Optimizing Agent Workflows for Modern LLMs
Writing effective agent skills requires deep knowledge of prompt engineering. With the release of advanced reasoning models like Claude 3.5 Sonnet, ChatGPT o1, and DeepSeek-V3, prompt templates must focus on structured thinking. Developers are encouraged to use XML tags (e.g., <thought>, <context>, and <rules>) to isolate execution boundaries. Standardized prompts prevent agents from suffering from context drift, ensuring that long-running tasks remain aligned with the initial system parameters.

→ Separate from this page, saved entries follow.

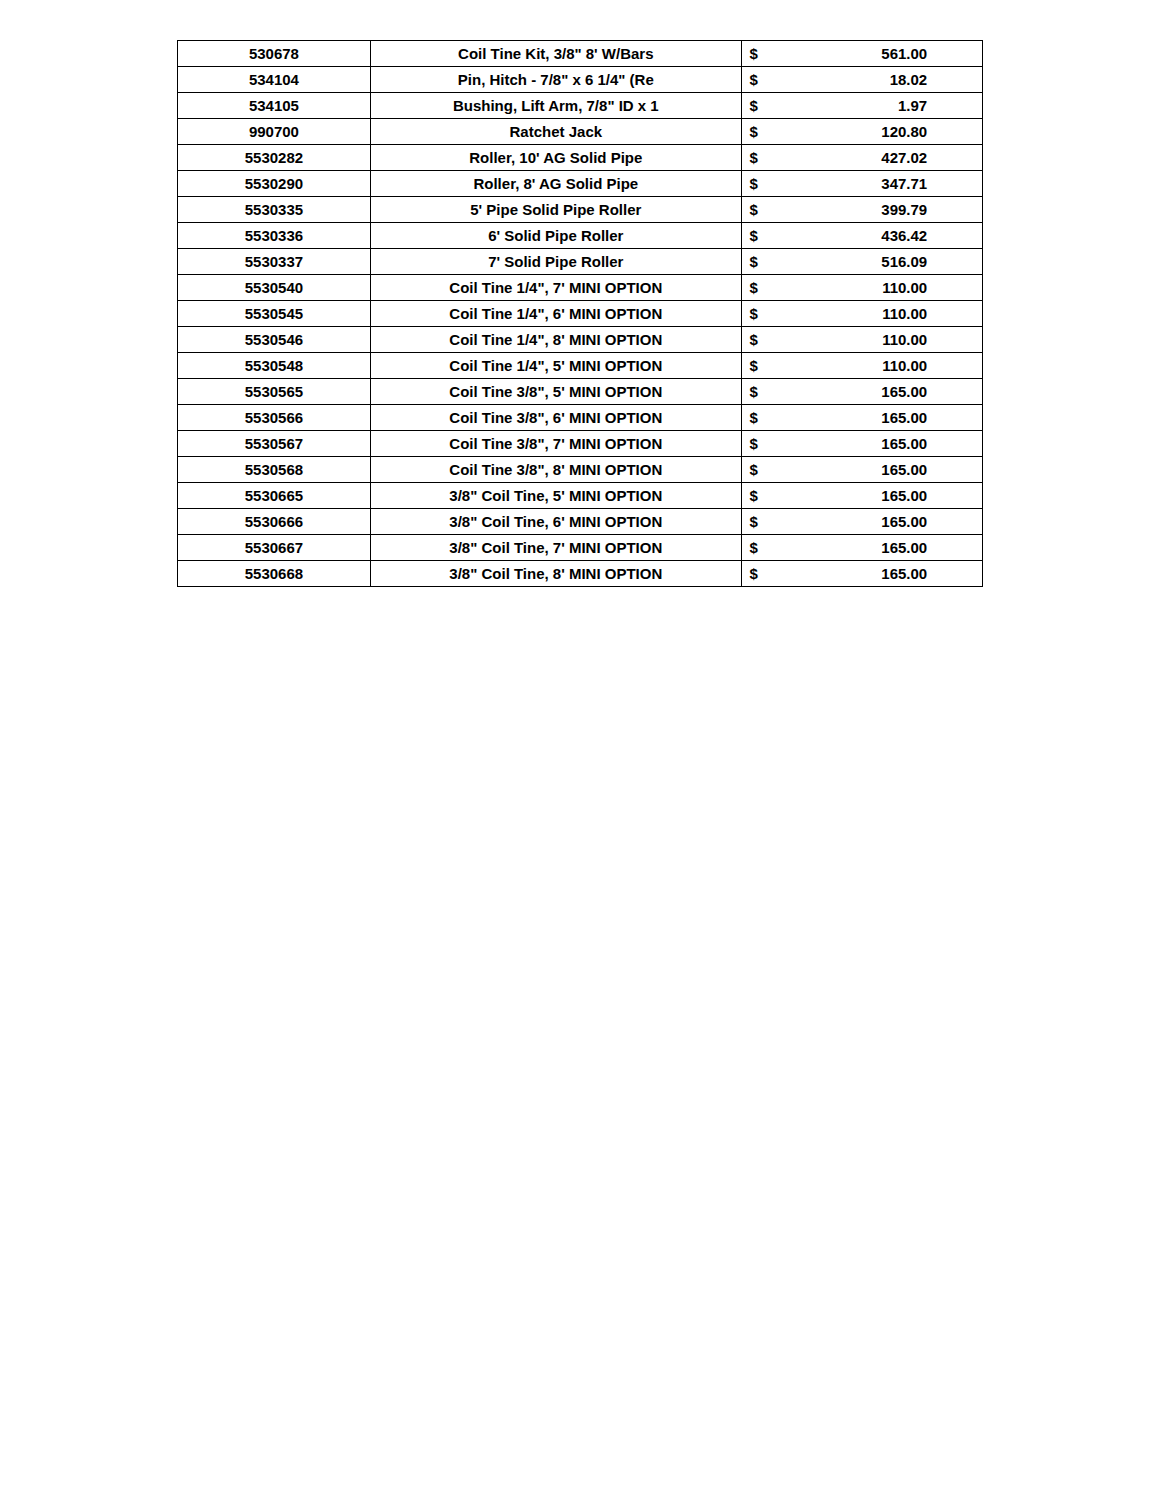| 530678 | Coil Tine Kit, 3/8" 8' W/Bars | $ 561.00 |
| 534104 | Pin, Hitch - 7/8" x 6 1/4" (Re | $ 18.02 |
| 534105 | Bushing, Lift Arm, 7/8" ID x 1 | $ 1.97 |
| 990700 | Ratchet Jack | $ 120.80 |
| 5530282 | Roller, 10' AG Solid Pipe | $ 427.02 |
| 5530290 | Roller, 8' AG Solid Pipe | $ 347.71 |
| 5530335 | 5' Pipe Solid Pipe Roller | $ 399.79 |
| 5530336 | 6' Solid Pipe Roller | $ 436.42 |
| 5530337 | 7' Solid Pipe Roller | $ 516.09 |
| 5530540 | Coil Tine 1/4", 7' MINI OPTION | $ 110.00 |
| 5530545 | Coil Tine 1/4", 6' MINI OPTION | $ 110.00 |
| 5530546 | Coil Tine 1/4", 8' MINI OPTION | $ 110.00 |
| 5530548 | Coil Tine 1/4", 5' MINI OPTION | $ 110.00 |
| 5530565 | Coil Tine 3/8", 5' MINI OPTION | $ 165.00 |
| 5530566 | Coil Tine 3/8", 6' MINI OPTION | $ 165.00 |
| 5530567 | Coil Tine 3/8", 7' MINI OPTION | $ 165.00 |
| 5530568 | Coil Tine 3/8", 8' MINI OPTION | $ 165.00 |
| 5530665 | 3/8" Coil Tine, 5' MINI OPTION | $ 165.00 |
| 5530666 | 3/8" Coil Tine, 6' MINI OPTION | $ 165.00 |
| 5530667 | 3/8" Coil Tine, 7' MINI OPTION | $ 165.00 |
| 5530668 | 3/8" Coil Tine, 8' MINI OPTION | $ 165.00 |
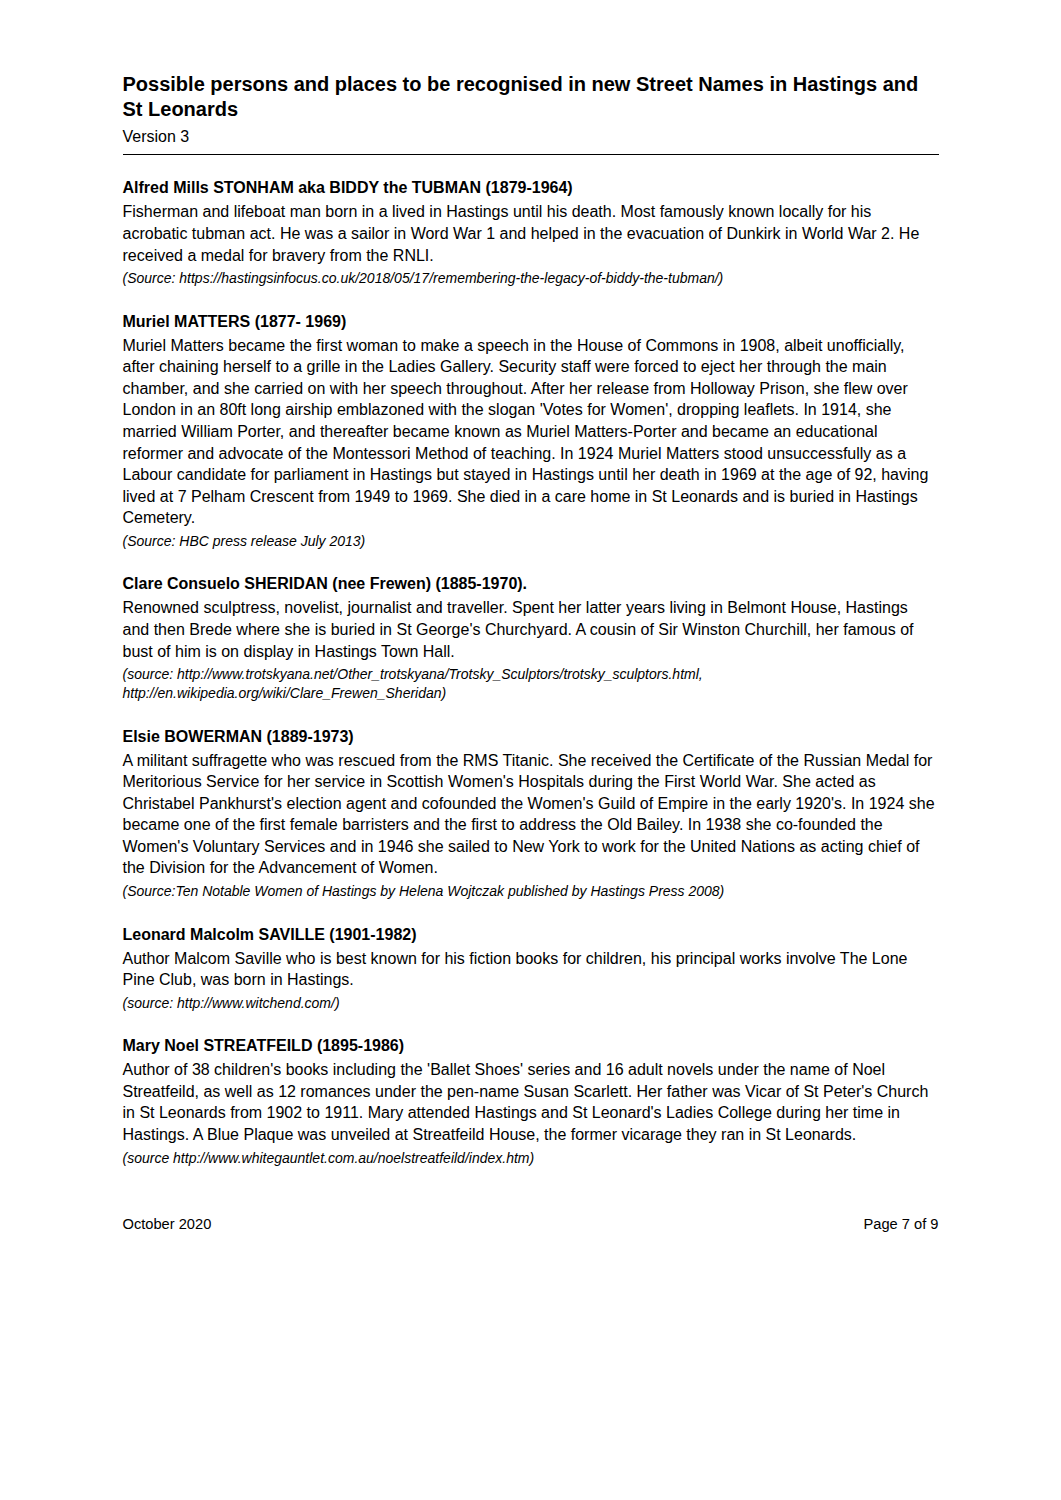Possible persons and places to be recognised in new Street Names in Hastings and St Leonards
Version 3
Alfred Mills STONHAM aka BIDDY the TUBMAN (1879-1964)
Fisherman and lifeboat man born in a lived in Hastings until his death. Most famously known locally for his acrobatic tubman act. He was a sailor in Word War 1 and helped in the evacuation of Dunkirk in World War 2. He received a medal for bravery from the RNLI.
(Source: https://hastingsinfocus.co.uk/2018/05/17/remembering-the-legacy-of-biddy-the-tubman/)
Muriel MATTERS (1877- 1969)
Muriel Matters became the first woman to make a speech in the House of Commons in 1908, albeit unofficially, after chaining herself to a grille in the Ladies Gallery. Security staff were forced to eject her through the main chamber, and she carried on with her speech throughout. After her release from Holloway Prison, she flew over London in an 80ft long airship emblazoned with the slogan 'Votes for Women', dropping leaflets. In 1914, she married William Porter, and thereafter became known as Muriel Matters-Porter and became an educational reformer and advocate of the Montessori Method of teaching. In 1924 Muriel Matters stood unsuccessfully as a Labour candidate for parliament in Hastings but stayed in Hastings until her death in 1969 at the age of 92, having lived at 7 Pelham Crescent from 1949 to 1969. She died in a care home in St Leonards and is buried in Hastings Cemetery.
(Source: HBC press release July 2013)
Clare Consuelo SHERIDAN (nee Frewen) (1885-1970).
Renowned sculptress, novelist, journalist and traveller. Spent her latter years living in Belmont House, Hastings and then Brede where she is buried in St George's Churchyard. A cousin of Sir Winston Churchill, her famous of bust of him is on display in Hastings Town Hall.
(source: http://www.trotskyana.net/Other_trotskyana/Trotsky_Sculptors/trotsky_sculptors.html, http://en.wikipedia.org/wiki/Clare_Frewen_Sheridan)
Elsie BOWERMAN (1889-1973)
A militant suffragette who was rescued from the RMS Titanic. She received the Certificate of the Russian Medal for Meritorious Service for her service in Scottish Women's Hospitals during the First World War. She acted as Christabel Pankhurst's election agent and cofounded the Women's Guild of Empire in the early 1920's. In 1924 she became one of the first female barristers and the first to address the Old Bailey. In 1938 she co-founded the Women's Voluntary Services and in 1946 she sailed to New York to work for the United Nations as acting chief of the Division for the Advancement of Women.
(Source:Ten Notable Women of Hastings by Helena Wojtczak published by Hastings Press 2008)
Leonard Malcolm SAVILLE (1901-1982)
Author Malcom Saville who is best known for his fiction books for children, his principal works involve The Lone Pine Club, was born in Hastings.
(source: http://www.witchend.com/)
Mary Noel STREATFEILD (1895-1986)
Author of 38 children's books including the 'Ballet Shoes' series and 16 adult novels under the name of Noel Streatfeild, as well as 12 romances under the pen-name Susan Scarlett. Her father was Vicar of St Peter's Church in St Leonards from 1902 to 1911. Mary attended Hastings and St Leonard's Ladies College during her time in Hastings. A Blue Plaque was unveiled at Streatfeild House, the former vicarage they ran in St Leonards.
(source http://www.whitegauntlet.com.au/noelstreatfeild/index.htm)
October 2020 Page 7 of 9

Exploring by SOC Occupations and Creator Profiles
What makes SkillMD unique is its taxonomy. Instead of simple text search, we parse and organize files according to the Standard Occupational Classification (SOC) system. This means you can discover skills written for Computer and Mathematical roles, Business and Financial operations, Legal, Design, and and Educational Instruction fields. By tracking creator profiles, developers can study how different teams organize their custom instructions, compare version updates, and fork public configs for specialized enterprise use cases.
SkillMD operates as a high-performance index running on a fast Go backend and a highly responsive Astro SSR frontend. All search queries execute in milliseconds, featuring smart debouncing to prevent multiple API requests while keeping user data secure. Join our community of developers to standardize your AI agent instructions and optimize your LLM prompting workflows today.
Frequently Asked Questions
A practical guide to agent skills: what they are, how to inspect them, and how SkillMD helps you explore the ecosystem.